Mais pourtant quand il est au contrôle d’un deux roues, il est comme libéré de toutes ses entraves, ne pensant plus à rien. C’est sa manière de décompresser et d’ailleurs, tout en roulant, il se dit qu’il va falloir lui trouver un nom. Certaines personnes pourraient trouver cela ridicule, mais Hayden n’en a cure. Il lui en trouve un rapidement, c’est une évidence, son bolide portera le doux nom de « liberty ». Sa moto le porte bien, puisque c’est grâce à elle, qu’il se sent en vie, libre de tous engagements. Comme quoi, la vie réserve toujours de bonnes surprises. Il y’a à peine dix minutes, il n’aurait jamais pu imaginer une telle chose.

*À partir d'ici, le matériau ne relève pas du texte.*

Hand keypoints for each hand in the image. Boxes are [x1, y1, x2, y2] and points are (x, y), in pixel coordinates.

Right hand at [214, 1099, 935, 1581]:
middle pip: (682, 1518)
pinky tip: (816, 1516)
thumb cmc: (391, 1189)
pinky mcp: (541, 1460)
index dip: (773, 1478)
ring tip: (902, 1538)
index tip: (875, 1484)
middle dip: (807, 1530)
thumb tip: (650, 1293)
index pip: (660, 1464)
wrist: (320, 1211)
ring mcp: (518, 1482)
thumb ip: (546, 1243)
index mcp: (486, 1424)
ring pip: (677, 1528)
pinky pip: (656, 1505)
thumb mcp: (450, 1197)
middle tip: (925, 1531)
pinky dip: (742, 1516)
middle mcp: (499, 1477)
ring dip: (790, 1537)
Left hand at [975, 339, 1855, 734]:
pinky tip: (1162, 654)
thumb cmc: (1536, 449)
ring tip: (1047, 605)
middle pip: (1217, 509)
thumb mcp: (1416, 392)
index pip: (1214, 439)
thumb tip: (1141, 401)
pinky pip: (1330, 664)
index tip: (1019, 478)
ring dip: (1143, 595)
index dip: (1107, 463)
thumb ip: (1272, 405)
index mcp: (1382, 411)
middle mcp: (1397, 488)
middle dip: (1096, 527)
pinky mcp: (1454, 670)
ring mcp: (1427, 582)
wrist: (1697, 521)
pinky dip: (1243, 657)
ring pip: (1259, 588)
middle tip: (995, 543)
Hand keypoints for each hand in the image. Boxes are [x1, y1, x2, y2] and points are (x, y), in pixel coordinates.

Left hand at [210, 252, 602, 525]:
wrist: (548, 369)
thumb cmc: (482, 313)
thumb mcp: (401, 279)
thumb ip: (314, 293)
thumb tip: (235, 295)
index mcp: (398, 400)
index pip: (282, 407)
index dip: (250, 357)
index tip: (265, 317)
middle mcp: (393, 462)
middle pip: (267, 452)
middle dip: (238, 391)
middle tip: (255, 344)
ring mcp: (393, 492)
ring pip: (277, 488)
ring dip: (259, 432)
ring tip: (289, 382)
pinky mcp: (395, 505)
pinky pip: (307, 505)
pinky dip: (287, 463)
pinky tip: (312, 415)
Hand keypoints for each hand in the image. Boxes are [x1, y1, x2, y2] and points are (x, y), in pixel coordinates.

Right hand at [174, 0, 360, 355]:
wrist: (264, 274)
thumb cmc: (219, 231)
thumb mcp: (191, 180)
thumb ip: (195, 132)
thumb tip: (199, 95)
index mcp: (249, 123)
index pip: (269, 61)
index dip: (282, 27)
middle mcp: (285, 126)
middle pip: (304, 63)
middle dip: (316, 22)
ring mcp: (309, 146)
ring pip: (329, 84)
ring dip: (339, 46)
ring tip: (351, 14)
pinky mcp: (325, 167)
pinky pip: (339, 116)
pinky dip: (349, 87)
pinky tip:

Hayden sent le vent sur lui et il se dit qu’il a raison de croire qu’il faut garder espoir en toute circonstance. Même si certaines personnes pensent que le destin décide de leurs vies, on a parfois de sacrées surprises. C’est ce qui rend la vie si magique. Il faut juste y croire, ne pas se résigner, ni broyer du noir. Même s’il le reconnait, c’est plus facile à dire qu’à faire.

La mère d’Hayden, reste quelques instants à l’extérieur, le regard tourné vers la rue que son fils vient de prendre. Elle ne saurait expliquer pourquoi, mais depuis plusieurs nuits, elle dort mal, se réveillant avec des sueurs froides et tremblant de tout son corps. Elle fait d’horribles cauchemars. Son fils souffre, le visage en sang et l’appelle à l’aide mais elle n’arrive jamais à l’atteindre à temps. Elle craint qu’il lui arrive malheur. Mais elle ne peut en parler à personne sous peine de passer pour une folle. Elle garde donc toutes ses pensées pour elle. Elle aimerait tant partager ses peurs avec Nathalie et la défunte Janice.

Ayant côtoyé Shawn et Max, elle compte sur eux pour prendre soin de son fils, comme leurs mères ont pris soin d’elle durant leur emprisonnement. Elle espère de tout son être que son cauchemar ne devienne jamais réalité et qu’ils ne seront pas obligés de réaliser cette stupide prophétie. Elle ne veut pas que son fils se livre à de tels actes de violence, au péril de sa vie. Elle a essayé de l’élever de la meilleure manière possible. De lui inculquer de véritables valeurs et de lui prodiguer de l’amour, mais elle sait qu’elle ne pourra pas toujours le protéger. C’est un adulte maintenant, qui agit et réfléchit par lui-même, sans avoir de compte à rendre à ses parents.